You might notice that while he mentioned Michigan’s 1989 hoops and 1997 football championships, he neglected to mention Michigan State’s 2000 basketball title.   Possible reasons why:

  • My first thought was that he didn’t note the Spartan championship because there have been rioting incidents in East Lansing, notably after to losing to Duke in the 1999 Final Four (although I don’t think there was anything like that after the 2000 win).
  • The other thought is that Albom brought in the examples of Michigan’s titles due to Ann Arbor’s proximity to Detroit (45ish minutes, and even closer to Ford’s HQ in Dearborn) versus East Lansing which is a good 80 minutes away.  It seems subtle but in Michigan, no one considers EL part of Detroit while I think most would describe A2’s locale as “just outside” Motown. Added to this, most Detroiters probably associate themselves with the Wolverines due to the proximity and the traditional athletic success.
  • Or, perhaps Mitch is still bitter at all the critics who to this day blast him for describing a scene in the crowd at the Spartan’s 2005 Final Four which didn’t actually exist.

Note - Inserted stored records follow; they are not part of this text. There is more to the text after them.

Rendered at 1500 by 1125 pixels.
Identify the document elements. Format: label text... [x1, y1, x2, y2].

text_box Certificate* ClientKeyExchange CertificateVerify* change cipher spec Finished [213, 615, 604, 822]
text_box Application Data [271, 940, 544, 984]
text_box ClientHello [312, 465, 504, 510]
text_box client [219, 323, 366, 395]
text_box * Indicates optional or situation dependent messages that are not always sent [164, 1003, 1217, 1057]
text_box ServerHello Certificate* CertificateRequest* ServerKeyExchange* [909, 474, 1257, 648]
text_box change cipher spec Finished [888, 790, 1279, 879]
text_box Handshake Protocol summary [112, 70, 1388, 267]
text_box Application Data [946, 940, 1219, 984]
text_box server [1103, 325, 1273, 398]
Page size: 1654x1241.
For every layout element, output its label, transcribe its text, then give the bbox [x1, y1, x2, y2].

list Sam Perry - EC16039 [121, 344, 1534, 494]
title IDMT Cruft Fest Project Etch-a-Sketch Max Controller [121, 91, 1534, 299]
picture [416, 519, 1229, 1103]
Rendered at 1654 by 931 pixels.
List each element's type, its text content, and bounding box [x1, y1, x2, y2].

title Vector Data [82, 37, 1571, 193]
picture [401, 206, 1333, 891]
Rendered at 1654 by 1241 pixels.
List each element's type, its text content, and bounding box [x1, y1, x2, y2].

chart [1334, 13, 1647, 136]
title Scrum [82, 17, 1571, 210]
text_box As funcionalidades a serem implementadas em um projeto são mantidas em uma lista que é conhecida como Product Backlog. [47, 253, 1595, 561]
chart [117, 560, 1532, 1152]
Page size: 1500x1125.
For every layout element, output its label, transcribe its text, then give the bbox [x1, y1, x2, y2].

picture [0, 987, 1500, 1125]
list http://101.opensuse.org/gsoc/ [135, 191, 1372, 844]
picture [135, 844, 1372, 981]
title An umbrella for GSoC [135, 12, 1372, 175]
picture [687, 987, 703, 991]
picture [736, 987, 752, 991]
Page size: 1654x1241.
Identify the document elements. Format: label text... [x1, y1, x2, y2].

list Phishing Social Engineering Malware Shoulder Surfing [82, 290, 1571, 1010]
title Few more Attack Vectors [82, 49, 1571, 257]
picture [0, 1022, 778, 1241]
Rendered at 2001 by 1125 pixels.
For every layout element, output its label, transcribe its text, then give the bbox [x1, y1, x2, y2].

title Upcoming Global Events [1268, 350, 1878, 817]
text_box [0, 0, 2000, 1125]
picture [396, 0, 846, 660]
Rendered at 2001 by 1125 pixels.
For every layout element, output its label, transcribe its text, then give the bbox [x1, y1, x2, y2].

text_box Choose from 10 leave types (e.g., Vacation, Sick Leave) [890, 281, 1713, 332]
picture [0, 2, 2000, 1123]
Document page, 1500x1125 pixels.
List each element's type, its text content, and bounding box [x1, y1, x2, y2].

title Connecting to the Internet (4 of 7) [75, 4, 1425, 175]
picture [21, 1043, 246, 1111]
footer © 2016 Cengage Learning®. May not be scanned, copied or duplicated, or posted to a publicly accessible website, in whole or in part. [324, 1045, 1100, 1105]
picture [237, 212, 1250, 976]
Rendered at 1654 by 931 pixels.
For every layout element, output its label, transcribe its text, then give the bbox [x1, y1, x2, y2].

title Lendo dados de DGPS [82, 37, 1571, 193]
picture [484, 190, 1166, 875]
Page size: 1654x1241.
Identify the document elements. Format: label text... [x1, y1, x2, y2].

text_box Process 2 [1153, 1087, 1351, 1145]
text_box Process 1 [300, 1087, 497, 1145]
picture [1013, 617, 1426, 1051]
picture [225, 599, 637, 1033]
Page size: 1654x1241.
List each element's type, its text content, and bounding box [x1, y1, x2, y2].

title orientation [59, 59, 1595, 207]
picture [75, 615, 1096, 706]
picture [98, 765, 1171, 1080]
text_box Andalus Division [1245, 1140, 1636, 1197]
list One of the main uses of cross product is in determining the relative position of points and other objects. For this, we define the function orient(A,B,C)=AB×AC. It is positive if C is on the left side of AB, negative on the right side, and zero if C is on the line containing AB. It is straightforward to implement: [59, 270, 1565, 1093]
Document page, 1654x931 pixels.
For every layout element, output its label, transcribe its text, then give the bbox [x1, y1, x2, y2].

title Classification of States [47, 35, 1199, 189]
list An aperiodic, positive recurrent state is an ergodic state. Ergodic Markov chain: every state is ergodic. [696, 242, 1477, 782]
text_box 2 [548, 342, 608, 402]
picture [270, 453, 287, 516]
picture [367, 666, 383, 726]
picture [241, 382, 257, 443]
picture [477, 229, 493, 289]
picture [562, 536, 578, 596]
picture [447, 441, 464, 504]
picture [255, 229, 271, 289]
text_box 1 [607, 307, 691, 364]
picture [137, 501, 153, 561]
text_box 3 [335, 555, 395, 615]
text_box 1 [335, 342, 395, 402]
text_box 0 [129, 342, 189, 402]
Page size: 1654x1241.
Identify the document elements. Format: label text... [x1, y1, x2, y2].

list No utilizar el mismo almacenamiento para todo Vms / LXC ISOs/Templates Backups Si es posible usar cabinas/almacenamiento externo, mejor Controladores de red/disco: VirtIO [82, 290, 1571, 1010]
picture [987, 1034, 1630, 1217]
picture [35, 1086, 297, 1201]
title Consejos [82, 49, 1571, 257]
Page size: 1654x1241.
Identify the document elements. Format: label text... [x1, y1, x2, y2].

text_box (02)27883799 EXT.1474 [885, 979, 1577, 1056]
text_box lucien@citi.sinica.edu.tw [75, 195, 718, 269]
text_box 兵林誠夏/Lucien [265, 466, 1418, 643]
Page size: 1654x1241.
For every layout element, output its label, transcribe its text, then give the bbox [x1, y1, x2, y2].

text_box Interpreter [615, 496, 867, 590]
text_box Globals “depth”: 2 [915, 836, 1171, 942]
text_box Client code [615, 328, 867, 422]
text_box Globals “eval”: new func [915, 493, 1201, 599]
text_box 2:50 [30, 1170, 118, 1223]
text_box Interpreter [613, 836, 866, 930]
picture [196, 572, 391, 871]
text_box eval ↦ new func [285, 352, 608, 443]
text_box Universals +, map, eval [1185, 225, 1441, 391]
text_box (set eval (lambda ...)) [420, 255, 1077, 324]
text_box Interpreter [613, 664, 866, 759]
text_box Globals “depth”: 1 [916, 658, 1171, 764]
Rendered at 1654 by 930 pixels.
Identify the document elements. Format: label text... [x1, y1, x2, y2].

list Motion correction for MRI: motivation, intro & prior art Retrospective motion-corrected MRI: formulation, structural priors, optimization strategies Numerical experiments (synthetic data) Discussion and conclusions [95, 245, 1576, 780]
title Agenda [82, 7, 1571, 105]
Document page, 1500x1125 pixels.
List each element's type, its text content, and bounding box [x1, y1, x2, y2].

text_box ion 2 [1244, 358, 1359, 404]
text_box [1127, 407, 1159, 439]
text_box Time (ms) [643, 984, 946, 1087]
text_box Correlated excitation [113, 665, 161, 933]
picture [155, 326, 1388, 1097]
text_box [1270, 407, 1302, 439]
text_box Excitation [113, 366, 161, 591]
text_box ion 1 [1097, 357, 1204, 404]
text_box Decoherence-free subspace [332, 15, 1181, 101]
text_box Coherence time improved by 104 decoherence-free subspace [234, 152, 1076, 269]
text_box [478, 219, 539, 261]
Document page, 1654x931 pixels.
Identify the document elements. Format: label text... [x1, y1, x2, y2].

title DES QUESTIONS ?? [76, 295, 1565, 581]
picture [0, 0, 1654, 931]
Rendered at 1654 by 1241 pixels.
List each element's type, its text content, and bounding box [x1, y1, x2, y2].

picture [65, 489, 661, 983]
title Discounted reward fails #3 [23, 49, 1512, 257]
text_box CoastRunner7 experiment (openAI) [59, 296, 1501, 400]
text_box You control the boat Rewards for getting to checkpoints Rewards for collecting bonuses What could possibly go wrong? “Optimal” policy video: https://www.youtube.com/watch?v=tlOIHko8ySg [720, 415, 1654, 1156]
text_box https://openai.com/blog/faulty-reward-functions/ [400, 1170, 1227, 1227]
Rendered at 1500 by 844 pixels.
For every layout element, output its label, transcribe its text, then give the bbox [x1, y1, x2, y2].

If I had to guess – Albom used the promixity thing to avoid mentioning the MSU title, which would damage his point.


  1. I think you’re making more of it than it is. I’m not a Michigan native (born and raised in Atlanta), but before I arrived on campus, everyone described the location as just west of Detroit. EL was described as out in cow country. Proximity ftw.

  2. Andrew, thanks. I realize by writing this post I’m making an issue of this, but I really just thought it was an interesting omission – not necessarily a swipe at MSU or anything like that. The piece is a pretty big deal in these parts and I thought leaving MSU off that championship roll was, if nothing else, noteworthy.

  3. I think there are two good reasons to not mention the Spartans, both of which because it undermines his point about the futility of sports in Detroit.

    1. MSU just had their best football season in two decades. Bringing that up doesn’t fit the theme the way that bringing up Michigan’s worst season in 40 years does.

    2. MSU won a national title within the last decade. 2000 isn’t that long ago, and on top of that, MSU looks to have a solid final four team this year.

    On top of that, I think you’re right about Detroit pulling for Michigan more than MSU. Outside of the greater Lansing area, people in Michigan that have no personal ties to either school tend to root for Michigan.

  4. Um, when Michigan won its national championship in basketball in ’89, I seem to recall South U. getting trashed not only the night of the championship game, but the night they beat the “Flying Illini”. I was a freshman at Michigan that year, and I remember a lot of the chaos. I think the difference between that night and Sparty’s riots is that we won our game(s), which still doesn’t justify the stupidity either way.

  5. In all fairness, I was off of South U. after the Chris Webber timeout game. A bunch of knuckleheads emptied out of the bars chanting, “we’re #2” and started throwing beer bottles at mounted police. Needless to say, the cops didn’t hesitate to launch teargas.

    The majority of the people arrested were not even students. arrrrghhh!

    Personally, I don’t have a problem with little brother getting left out. When Moo U. learns to compete for a Rose Bowl birth more than once 20 years, maybe they won’t be a footnote. Maybe when Moo U. fans learn how to win (for example, t-shirts printed up after you finally beat your rival in how long?), that ahem, school’s athletic program will get taken more seriously.